Is it possible to build a CPU from content-addressable memory

chip-designcpudesignmicroprocessor

Every modern programming language use objects and not C/C++ style struct/class.
In C/C++ every data member has a size, so addressing a struct member is basically a memory address + offset. But script languages just like JavaScript and many others use an object ID that contains key/value pairs. These key/value pairs can be also an object ID.

So nowadays hardware memory is addressed with memory address + offset or memory address to a lookup table where key/value are stored.

A memory address can contains data or ASM code that is executable by a CPU.

So is it possible to build a hardware that only contains content-addressable memory (CAM)?

I can imagine the following:

Data:

id: 23
  -key: 123, value: 7
  -key: 456, value: 8
  -key: 789, value: 0

This is a scheme of a content addressable memory block. This block can be write with a SetValue(id, key, value) opcode and can read with a GetValue(id, key)

My idea is that if I specify a key/value pair for executable memory block I got a CPU.

If a memory block contains special key value pairs it will act like an opcode. For example if contains a key that is < 100 than it is an opcode

id: 45
  -key: 12, value: 7  // key 12 opcode for add two data
  -key: 10, value: 8  // key 10 is arg1, value is a data
  -key: 11, value: 9  // key 11 is arg2, value is a data

In this architecture every memory block an object and every memory block a minimal CPU at the same time. Do you think is it possible to build such a hardware?

Best Answer

Building and using large content-addressable memories is expensive and difficult. The most common design for a CAM is to have a number of addressable memory cells that compare their contents to a matched value that is passed in, and if they match they trigger a set of associated cells to produce output on a shared bus. This means two things:

  • As well as the value to output, we need memory cells for the addressable content, and additional logic to perform the comparison between that content and the value being searched for. Also, because there is no single predetermined location each value can be stored in, some mechanism of allocating space for new entries to be added is required[1]. Taken together, these make the size of a CAM much larger than the size of a traditional memory that stores the same amount of data.

  • Because the units output to a shared bus, they must be arranged so that only one at a time can match. This means that before an item can be added to a CAM the CAM must first be searched to ensure that it won't conflict with existing entries. If there is a conflict, the existing entry must be deleted before the new entry can be added. If the data is required to persist indefinitely (i.e. the CAM isn't being used as a cache, as most current applications of CAMs in processors are) then this means the addressable content must always be unique -- this requirement usually means that the size of addressable content needs to be quite large, further adding to the cost of implementation.

There is also a development process reason why architectures that work like this are likely to remain rare for the foreseeable future: a large proportion of CPU development work these days is performed using FPGAs to run the processor being designed.
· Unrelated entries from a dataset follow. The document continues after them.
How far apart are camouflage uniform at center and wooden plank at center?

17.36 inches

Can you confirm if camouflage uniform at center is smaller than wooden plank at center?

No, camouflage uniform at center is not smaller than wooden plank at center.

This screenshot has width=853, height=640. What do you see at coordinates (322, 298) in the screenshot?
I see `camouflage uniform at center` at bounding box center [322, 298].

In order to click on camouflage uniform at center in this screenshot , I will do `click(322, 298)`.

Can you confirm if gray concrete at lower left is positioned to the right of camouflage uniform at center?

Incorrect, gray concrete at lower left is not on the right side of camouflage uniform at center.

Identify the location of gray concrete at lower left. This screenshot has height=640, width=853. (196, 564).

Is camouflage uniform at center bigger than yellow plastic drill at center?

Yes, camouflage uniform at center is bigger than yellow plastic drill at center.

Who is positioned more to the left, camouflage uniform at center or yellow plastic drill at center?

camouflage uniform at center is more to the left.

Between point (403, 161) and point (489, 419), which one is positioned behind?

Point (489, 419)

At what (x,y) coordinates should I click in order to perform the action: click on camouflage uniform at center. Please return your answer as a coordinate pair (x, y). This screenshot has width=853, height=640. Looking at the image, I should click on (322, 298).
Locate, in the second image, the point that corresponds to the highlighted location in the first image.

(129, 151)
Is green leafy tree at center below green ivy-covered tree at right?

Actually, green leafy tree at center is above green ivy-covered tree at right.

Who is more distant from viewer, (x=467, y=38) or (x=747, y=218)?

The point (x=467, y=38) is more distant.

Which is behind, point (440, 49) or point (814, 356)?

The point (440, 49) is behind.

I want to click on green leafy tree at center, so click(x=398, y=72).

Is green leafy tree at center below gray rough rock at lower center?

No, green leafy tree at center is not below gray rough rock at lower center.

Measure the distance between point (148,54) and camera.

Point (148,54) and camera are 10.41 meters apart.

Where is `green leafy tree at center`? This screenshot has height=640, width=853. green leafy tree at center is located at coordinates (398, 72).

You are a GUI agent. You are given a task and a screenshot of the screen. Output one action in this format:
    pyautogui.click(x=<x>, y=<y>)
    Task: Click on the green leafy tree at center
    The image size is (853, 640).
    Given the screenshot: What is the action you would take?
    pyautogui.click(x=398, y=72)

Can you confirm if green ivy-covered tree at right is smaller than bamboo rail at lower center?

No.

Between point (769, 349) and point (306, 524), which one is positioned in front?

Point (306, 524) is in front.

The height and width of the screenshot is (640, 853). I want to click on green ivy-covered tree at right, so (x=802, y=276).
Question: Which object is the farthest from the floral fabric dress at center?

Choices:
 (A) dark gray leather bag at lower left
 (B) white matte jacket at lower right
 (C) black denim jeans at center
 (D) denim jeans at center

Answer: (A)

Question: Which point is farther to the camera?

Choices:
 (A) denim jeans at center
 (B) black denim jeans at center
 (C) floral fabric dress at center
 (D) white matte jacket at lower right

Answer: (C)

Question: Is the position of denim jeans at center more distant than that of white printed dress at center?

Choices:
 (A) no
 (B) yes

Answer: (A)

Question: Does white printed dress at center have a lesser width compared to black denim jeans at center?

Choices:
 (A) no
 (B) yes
FPGAs do not usually have the kind of shared bus arrangement that CAMs are implemented with -- to select among multiple possible source values, an FPGA uses multiplexers instead, but large trees of multiplexers are slower than such a shared bus, so large CAMs in FPGAs are not usually very fast, making developing architectures that use them particularly difficult.

For these reasons, while it is possible to use CAMs to accelerate applications that use small amounts of memory, building an entire modern general purpose computer using them for all storage seems to be unjustifiably tricky.

[1] - this can be mitigated a little by the use of set-associative CAMs, but that's only really useful for caches as it makes it more likely for conflicts to arise that require an element to be deleted from the memory when it is still needed, which is an acceptable tradeoff for a cache but not for the kind of use proposed here.